In a now infamous article, Bem (2011) produced 9 (out of 10) statistically significant results that appeared to show time-reversed causality. Not surprisingly, subsequent studies failed to replicate this finding. Although Bem never admitted it, it is likely that he used questionable research practices to produce his results. That is, he did not just run 10 studies and found 9 significant results. He may have dropped failed studies, deleted outliers, etc. It is well-known among scientists (but not lay people) that researchers routinely use these questionable practices to produce results that advance their careers. Think, doping for scientists.

I have developed a statistical index that tracks whether published results were obtained by conducting a series of studies with a good chance of producing a positive result (high statistical power) or whether researchers used questionable research practices. The R-Index is a function of the observed power in a set of studies. More power means that results are likely to replicate in a replication attempt. The second component of the R-index is the discrepancy between observed power and the rate of significant results. 100 studies with 80% power should produce, on average, 80% significant results. If observed power is 80% and the success rate is 100%, questionable research practices were used to obtain more significant results than the data justify. In this case, the actual power is less than 80% because questionable research practices inflate observed power. The R-index subtracts the discrepancy (in this case 20% too many significant results) from observed power to adjust for the inflation. For example, if observed power is 80% and success rate is 100%, the discrepancy is 20% and the R-index is 60%.

In a paper, I show that the R-index predicts success in empirical replication studies.

The R-index also sheds light on the recent controversy about failed replications in psychology (repligate) between replicators and “replihaters.” Replicators sometimes imply that failed replications are to be expected because original studies used small samples with surprisingly large effects, possibly due to the use of questionable research practices. Replihaters counter that replicators are incompetent researchers who are motivated to produce failed studies. The R-Index makes it possible to evaluate these claims objectively and scientifically. It shows that the rampant use of questionable research practices in original studies makes it extremely likely that replication studies will fail. Replihaters should take note that questionable research practices can be detected and that many failed replications are predicted by low statistical power in original articles.

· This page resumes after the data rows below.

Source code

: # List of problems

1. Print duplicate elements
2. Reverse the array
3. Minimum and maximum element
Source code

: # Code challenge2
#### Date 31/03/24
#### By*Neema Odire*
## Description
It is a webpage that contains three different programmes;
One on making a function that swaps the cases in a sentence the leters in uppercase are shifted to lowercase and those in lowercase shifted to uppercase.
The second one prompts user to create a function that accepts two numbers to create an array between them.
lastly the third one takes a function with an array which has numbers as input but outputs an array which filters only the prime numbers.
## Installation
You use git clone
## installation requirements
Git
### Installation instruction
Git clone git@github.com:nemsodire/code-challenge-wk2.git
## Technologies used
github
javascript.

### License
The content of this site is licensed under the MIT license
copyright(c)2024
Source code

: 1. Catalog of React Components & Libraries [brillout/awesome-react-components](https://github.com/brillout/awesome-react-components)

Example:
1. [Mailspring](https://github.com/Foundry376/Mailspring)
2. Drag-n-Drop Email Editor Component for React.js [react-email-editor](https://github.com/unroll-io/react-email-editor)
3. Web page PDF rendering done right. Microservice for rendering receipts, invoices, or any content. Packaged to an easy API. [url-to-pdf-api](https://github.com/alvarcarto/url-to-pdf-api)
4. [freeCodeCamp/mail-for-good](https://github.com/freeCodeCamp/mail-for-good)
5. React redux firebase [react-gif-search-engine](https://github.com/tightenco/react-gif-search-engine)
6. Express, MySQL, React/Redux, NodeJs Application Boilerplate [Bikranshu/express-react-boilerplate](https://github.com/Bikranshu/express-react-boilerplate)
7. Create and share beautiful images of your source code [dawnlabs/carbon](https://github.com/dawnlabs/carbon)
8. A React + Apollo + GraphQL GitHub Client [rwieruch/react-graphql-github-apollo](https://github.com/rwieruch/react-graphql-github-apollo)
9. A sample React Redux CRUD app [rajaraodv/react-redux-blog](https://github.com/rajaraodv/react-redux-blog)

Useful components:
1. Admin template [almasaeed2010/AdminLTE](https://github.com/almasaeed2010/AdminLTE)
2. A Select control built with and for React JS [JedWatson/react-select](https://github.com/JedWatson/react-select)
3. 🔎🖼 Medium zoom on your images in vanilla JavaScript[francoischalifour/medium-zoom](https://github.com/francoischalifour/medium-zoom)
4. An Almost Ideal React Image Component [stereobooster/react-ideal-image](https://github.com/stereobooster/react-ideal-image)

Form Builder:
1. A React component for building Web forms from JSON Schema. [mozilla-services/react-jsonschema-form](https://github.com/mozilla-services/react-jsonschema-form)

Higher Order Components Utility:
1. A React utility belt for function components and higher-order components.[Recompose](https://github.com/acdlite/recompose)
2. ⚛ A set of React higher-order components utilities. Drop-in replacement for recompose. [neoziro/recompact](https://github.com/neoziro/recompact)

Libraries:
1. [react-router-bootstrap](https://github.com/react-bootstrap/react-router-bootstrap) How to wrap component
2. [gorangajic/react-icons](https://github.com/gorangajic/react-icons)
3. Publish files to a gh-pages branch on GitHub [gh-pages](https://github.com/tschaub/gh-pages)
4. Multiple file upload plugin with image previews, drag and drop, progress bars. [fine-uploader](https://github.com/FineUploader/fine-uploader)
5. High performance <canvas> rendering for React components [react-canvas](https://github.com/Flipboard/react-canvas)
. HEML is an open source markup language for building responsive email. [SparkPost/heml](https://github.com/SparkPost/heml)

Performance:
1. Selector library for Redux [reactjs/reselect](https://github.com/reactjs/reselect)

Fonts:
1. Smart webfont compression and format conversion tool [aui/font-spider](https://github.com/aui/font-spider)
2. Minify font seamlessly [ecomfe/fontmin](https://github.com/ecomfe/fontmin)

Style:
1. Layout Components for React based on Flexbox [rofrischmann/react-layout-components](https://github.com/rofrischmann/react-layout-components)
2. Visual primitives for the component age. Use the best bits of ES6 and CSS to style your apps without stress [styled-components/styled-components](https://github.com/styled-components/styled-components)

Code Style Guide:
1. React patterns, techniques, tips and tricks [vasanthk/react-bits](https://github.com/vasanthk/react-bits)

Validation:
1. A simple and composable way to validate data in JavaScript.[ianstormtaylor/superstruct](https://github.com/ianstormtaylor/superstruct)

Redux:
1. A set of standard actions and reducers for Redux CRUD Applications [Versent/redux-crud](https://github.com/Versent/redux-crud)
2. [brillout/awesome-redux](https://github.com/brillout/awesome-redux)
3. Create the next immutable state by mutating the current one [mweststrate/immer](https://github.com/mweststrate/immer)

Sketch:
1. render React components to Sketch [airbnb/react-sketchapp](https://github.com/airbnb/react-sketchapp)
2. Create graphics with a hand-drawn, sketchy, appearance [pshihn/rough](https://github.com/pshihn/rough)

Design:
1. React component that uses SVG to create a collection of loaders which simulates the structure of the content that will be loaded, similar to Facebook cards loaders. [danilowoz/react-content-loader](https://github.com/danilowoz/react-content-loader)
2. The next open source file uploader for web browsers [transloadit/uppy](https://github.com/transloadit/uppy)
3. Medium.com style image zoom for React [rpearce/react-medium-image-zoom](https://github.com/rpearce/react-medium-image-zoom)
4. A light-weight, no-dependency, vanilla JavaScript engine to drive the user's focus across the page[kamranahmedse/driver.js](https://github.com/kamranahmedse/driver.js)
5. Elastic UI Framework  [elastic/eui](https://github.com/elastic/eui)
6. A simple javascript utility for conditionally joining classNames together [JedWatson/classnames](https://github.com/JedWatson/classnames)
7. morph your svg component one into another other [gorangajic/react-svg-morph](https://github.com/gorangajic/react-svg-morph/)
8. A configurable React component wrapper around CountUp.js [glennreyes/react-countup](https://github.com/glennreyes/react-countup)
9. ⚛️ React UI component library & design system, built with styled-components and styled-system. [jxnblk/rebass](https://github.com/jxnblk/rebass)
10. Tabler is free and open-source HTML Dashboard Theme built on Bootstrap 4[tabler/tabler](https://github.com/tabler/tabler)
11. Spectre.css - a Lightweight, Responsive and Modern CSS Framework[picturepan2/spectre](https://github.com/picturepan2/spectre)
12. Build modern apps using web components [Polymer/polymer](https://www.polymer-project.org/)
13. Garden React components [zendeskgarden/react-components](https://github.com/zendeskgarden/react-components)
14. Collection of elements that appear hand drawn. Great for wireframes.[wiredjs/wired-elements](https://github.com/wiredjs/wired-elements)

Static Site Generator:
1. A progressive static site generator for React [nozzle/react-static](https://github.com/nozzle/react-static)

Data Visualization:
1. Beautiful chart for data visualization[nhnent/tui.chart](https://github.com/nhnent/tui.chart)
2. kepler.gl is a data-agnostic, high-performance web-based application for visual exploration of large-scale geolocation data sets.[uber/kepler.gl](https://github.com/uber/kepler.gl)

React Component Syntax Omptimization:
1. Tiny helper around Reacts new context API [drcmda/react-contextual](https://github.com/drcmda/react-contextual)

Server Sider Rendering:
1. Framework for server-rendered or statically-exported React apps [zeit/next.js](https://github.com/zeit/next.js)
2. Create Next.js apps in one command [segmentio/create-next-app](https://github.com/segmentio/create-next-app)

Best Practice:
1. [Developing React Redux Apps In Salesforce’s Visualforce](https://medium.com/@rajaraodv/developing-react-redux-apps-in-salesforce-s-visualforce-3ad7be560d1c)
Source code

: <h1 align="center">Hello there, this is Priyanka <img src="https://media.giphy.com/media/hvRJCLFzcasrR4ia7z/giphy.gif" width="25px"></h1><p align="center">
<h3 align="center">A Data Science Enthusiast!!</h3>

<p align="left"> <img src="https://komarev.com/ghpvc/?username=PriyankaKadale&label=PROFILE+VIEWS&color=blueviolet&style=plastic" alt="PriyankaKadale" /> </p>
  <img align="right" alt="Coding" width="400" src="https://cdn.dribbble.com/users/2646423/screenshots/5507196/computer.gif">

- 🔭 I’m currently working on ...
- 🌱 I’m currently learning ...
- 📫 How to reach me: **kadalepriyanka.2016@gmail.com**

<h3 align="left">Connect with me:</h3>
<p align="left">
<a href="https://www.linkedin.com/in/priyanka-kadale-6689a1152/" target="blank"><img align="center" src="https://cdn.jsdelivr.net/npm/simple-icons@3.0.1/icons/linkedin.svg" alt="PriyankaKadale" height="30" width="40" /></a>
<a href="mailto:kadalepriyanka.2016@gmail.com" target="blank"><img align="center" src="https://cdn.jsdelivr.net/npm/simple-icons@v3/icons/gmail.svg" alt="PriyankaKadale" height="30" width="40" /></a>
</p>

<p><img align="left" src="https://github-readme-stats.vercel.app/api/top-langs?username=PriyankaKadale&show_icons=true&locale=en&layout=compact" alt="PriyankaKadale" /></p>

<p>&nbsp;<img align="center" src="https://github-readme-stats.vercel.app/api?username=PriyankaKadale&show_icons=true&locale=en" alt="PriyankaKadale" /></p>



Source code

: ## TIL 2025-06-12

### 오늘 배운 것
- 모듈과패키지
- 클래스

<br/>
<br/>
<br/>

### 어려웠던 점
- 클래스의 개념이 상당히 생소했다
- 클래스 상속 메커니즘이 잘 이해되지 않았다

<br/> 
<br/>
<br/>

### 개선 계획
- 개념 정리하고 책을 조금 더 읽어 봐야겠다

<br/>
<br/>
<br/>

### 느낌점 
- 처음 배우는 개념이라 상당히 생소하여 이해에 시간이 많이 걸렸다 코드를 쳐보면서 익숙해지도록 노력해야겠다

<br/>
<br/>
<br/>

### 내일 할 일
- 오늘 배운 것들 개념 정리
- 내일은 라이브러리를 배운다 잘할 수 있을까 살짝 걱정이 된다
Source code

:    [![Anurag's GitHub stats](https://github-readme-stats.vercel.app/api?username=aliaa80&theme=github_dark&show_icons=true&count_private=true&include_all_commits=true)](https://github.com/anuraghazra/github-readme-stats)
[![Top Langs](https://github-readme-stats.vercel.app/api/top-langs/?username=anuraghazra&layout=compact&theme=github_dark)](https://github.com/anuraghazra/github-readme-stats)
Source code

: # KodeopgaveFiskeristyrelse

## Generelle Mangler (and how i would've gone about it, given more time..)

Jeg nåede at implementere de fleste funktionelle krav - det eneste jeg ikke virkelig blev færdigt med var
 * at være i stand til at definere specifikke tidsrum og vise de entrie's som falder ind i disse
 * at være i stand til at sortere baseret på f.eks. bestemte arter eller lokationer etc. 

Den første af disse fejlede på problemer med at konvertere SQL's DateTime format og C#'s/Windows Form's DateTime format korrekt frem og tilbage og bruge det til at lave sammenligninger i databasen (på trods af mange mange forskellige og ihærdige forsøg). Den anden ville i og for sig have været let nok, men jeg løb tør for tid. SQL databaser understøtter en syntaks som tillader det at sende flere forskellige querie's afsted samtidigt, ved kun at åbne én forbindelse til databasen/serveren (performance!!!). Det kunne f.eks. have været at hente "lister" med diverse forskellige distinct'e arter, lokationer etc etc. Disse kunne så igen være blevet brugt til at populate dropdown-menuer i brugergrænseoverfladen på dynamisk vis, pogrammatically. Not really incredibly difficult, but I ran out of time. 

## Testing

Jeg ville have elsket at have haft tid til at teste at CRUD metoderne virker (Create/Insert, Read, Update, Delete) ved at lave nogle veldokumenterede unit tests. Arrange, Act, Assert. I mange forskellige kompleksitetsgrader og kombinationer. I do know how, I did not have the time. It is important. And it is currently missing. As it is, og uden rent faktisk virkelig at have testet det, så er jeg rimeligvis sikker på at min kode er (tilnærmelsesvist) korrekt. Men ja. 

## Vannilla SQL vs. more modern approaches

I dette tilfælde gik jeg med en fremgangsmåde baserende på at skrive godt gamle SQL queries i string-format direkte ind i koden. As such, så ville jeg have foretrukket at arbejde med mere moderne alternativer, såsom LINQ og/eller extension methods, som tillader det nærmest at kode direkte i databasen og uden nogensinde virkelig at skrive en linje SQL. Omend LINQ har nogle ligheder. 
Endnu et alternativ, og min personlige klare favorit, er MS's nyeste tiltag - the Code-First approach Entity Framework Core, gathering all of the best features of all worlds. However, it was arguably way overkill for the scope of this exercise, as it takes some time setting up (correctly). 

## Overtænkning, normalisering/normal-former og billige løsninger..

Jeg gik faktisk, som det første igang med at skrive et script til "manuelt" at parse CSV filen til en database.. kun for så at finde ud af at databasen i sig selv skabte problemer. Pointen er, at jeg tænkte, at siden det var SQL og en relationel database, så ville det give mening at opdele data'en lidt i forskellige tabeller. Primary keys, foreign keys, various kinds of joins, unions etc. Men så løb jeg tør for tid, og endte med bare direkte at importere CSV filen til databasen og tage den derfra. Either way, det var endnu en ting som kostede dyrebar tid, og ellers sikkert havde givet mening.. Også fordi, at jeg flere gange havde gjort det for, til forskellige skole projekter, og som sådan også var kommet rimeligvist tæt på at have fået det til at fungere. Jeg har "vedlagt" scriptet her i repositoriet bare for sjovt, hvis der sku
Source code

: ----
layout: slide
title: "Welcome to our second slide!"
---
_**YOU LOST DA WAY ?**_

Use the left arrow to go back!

“It shows that the rampant use of questionable research practices in original studies makes it extremely likely that replication studies will fail.”

It could also be due to low statistical power in the original studies that studies will not replicate or am i mistaken ? I mean a low powered study that produced a significant results could also be just a random fluke, and not necessarily due to having used QRP’s ?

Dear Wonder,

a between-subject design with N = 40 has a sampling error of d = .32 (2 / sqrt[40]).

A small true effect would not be significant, d = .20, t(38) = .20 / .32 = .63, p = .53 (two-tailed).

To get a significant result with N = 40 and a true effect size of d = .20, the observed effect size has to be inflated to a minimum of d = .64, t(38) = .64/.32 = 2, p = .05.

Power analysis (e.g, with G*Power3) shows that this will happen in 10% of all studies. It is therefore unlikely to happen even in a single study.

In a set of studies, it becomes even less likely. The probability to get two significant results in a row with a true d = .2 and N = 40 is only 1% (10% * 10%).

Thus, high success rates of 90% that are common in published articles are unlikely to be just fluke findings.

Sincerely, Dr. R